En ese instante, Iván salió del baño subiéndose la bragueta mientras dibujaba imperfectas eses sobre el suelo del bar.

—Ya me voy… Y las tres copas te las pago mañana. No te preocupes…

Cuando levantó la cabeza, aún con la mano en la cremallera, la boca de Iván se abrió de par en par; unas gotas de saliva le resbalaron por la comisura. Tardó varios segundos en cerrarla para decir:

—¿Qué hace Álex aquí?

­—¿Qué Álex? —le contestó el camarero.

—Alexis Terry.

—Sí que estás borracho, borracho y gilipollas. El tarado de Alexis Terry murió ayer, supuestamente, de madrugada. —Ramick esperó en vano una respuesta: Iván seguía con la boca abierta, sin decir palabra—. ¿De verdad que no te acuerdas? ¡Joder! Si te lo he contado en cuanto has llegado: que vino el portero y me dijo que se lo había encontrado muerto en su piso, y que estaba tirado junto a la puerta del baño con una copa en la mano. —Iván seguía sin reaccionar, solo era capaz de pestañear como una cupletista, intentando aclarar su visión—. ¡Pero si te has pasado toda la noche brindando por él! —le gritó el camarero exasperado—. No sé para qué me molesto. Ahora mismo no te acordarías ni del nombre de tus hijos.
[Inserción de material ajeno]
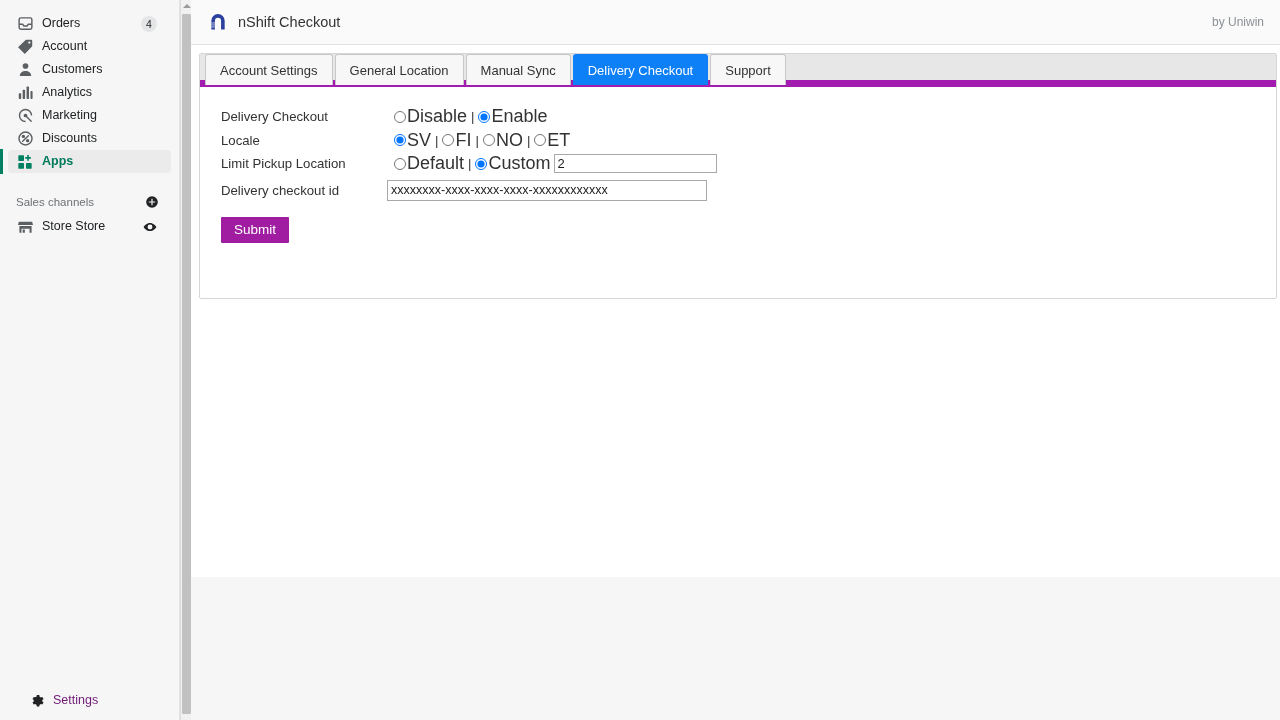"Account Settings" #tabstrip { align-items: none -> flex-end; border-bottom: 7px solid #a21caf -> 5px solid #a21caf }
—Pues, entonces, estoy viendo a un muerto…

—¡Otro como Álex, con las mismas tonterías sobre ver a los muertos! En tus muertos me voy a cagar yo si no te marchas ya. ¡Que son las cinco de la mañana! ¡Fuera de aquí!

Ramick empujó a Iván hasta la salida del pub con toda la amabilidad de la que fue capaz. El borracho permaneció un minuto tambaleándose sobre la acera, farfullando la misma frase una y otra vez:

—He visto un muerto… He visto un muerto… He visto un muerto.

Después, bajó el bordillo de la acera, dio dos pasos, tropezó y un coche se le echó encima. El parachoques impactó directamente contra su cabeza, murió en el acto.